◆ **PASSAGE FOR REVIEW**:
I suppose there may be S day issues too, (but Fri/Sat...i.e., not school 
nights)

I've tried this for a few nights and not always made it, but it has made me think, 
which is the point, because then I can do something about it.

Chris 







----- Original Message ----- 
From: Reinhard Engels 
To:  
Sent: Sunday, July 11, 2004 5:06 AM
Subject: [everydaysystems] Audiodidact and distraction management vs. speed 
reading


Hi Chris,

My responses to a couple more issues you raise (more
pending):

> Audiodidact - smart name. I've tried similar things
> listening to audiobooks while walking to work, but
> have given up that recently because I found that I
> was missing out on the "thinking time" that comes
> with the walk. I was filling my head with other
> stuff rather than just enjoying the walk and using
> it to think things through.

This is something I'm trying to balance. Nietzsche
writes that the worst thing one can do in the morning,
when one is at one's brightest and most alert, is
read. The idea is it's better to think one's own
thoughts, do one's own creating. Though he didn't
extend this warning to walking, a thinking time he
also valued highly, one imagines it applies
(audiobooks were not much of an issue in the 1880's).

◆ **PROVIDED MATERIAL**:

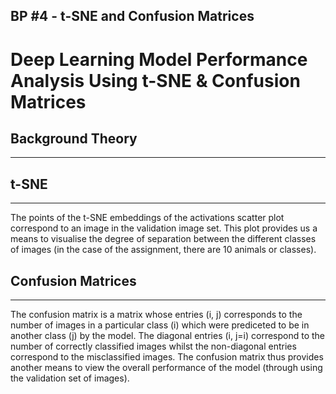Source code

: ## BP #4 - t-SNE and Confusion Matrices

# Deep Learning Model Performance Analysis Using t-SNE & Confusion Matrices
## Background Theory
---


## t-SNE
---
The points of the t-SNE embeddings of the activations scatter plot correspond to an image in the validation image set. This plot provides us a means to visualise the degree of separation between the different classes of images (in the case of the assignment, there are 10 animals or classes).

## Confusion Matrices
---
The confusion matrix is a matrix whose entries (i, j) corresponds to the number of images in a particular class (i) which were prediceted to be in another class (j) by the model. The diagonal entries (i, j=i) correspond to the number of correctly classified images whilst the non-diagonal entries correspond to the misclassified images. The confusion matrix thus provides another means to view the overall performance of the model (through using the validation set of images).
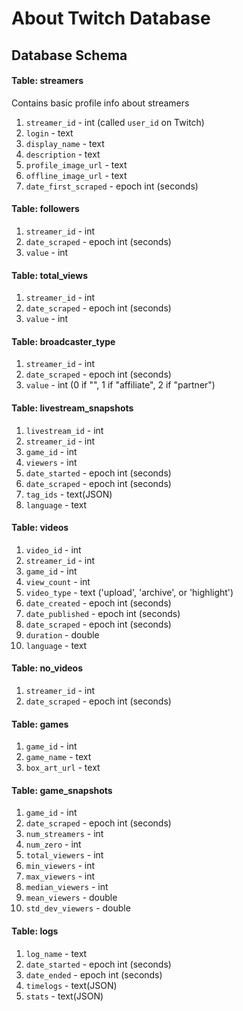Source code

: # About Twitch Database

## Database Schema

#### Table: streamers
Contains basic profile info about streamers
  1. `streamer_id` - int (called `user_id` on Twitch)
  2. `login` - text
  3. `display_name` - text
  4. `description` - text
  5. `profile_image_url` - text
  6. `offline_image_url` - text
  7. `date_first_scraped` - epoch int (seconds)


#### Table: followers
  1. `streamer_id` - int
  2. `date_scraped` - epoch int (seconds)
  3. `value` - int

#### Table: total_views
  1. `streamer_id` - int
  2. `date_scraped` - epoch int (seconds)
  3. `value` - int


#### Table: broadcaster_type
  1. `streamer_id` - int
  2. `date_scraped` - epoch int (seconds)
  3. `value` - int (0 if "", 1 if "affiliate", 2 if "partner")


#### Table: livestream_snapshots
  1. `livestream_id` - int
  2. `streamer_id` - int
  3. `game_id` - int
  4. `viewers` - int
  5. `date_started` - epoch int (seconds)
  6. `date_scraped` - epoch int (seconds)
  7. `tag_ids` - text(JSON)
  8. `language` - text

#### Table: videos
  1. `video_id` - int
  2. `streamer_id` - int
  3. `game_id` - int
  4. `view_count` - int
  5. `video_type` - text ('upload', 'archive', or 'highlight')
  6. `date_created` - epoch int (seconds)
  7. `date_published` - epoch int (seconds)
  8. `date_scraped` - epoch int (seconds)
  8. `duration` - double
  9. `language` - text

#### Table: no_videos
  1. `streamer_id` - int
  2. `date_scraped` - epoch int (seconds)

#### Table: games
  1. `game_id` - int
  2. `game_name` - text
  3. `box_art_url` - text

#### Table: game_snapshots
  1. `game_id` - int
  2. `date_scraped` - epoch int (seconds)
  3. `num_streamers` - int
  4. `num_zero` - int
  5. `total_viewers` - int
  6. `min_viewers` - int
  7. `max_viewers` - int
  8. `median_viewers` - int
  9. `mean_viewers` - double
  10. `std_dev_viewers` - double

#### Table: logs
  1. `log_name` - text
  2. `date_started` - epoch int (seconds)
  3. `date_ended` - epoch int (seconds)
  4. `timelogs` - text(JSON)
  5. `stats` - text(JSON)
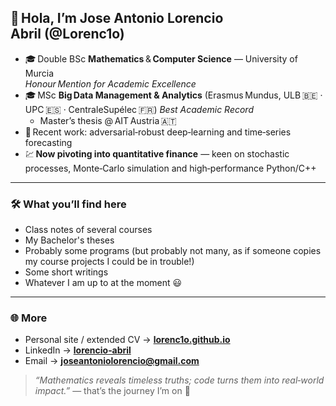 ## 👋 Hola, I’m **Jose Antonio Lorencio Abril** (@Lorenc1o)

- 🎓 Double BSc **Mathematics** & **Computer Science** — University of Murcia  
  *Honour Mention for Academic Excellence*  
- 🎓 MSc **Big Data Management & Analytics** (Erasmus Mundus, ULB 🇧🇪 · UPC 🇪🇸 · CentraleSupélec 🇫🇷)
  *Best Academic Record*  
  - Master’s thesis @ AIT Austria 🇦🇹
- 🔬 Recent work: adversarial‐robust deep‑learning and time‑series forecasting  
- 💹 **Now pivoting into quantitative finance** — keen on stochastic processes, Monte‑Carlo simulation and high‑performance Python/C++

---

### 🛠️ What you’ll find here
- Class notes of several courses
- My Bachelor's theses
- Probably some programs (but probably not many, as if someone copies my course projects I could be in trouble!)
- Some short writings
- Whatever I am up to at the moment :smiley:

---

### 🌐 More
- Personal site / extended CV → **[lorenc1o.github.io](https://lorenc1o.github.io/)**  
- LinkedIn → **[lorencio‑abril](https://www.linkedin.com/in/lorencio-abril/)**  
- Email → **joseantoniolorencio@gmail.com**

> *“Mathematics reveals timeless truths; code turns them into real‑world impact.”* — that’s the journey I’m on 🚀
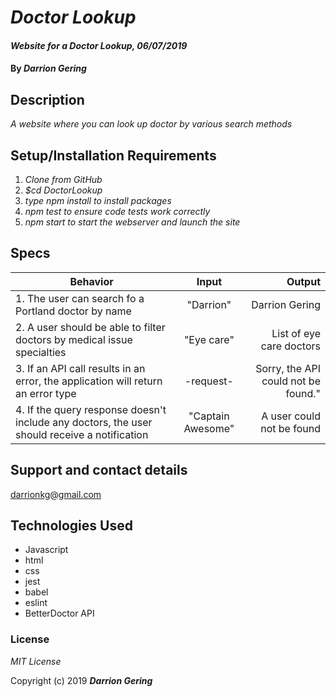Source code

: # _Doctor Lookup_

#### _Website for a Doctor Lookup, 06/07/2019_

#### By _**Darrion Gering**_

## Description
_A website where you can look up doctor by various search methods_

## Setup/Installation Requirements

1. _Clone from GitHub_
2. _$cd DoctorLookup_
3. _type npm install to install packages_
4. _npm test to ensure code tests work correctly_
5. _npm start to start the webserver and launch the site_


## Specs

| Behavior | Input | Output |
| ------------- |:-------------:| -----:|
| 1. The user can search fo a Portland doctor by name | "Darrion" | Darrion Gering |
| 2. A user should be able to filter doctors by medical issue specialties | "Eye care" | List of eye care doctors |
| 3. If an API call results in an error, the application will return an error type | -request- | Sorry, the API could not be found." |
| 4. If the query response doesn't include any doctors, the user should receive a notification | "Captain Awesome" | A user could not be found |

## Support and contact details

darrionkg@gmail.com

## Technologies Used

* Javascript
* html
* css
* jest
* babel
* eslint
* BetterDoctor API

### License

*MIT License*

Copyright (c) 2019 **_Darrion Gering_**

◆ **WHAT TO WORK ON**:
a) List the field labels in the header of the forwarded message within the email exchange about audiobooks and thinking time.
b) Carry on the email exchange about audiobooks and thinking time, picking up right after its final sentence.

◆ **RESPONSE LIST**:
a) From, To, Sent, Subject

b)
It's a valid warning in both cases, I think, and I
heed it. But I've found that when I'm doing some
menial chore I'm not at my best and brightest, and
that then listening is a great gain with very little
loss. I've also found that at certain times walking
time is not good thinking time, and can be profitably
redeemed by listening to an audiobook. Example: when
I'm walking home from work, all I can think about is
work related stresses. These thoughts are neither
pleasant nor particularly productive. An audiobook is
a good way to snap out of the day's business. I take
my job seriously, but I also take my private and
family life seriously, and an audio book for the walk
home frees me to attend to and enjoy the latter
without materially compromising the former. I'd never
listen to an audiobook on my way *to* work. That's
double prime time (morning plus walking, minus the
aftershocks of a working day's distresses).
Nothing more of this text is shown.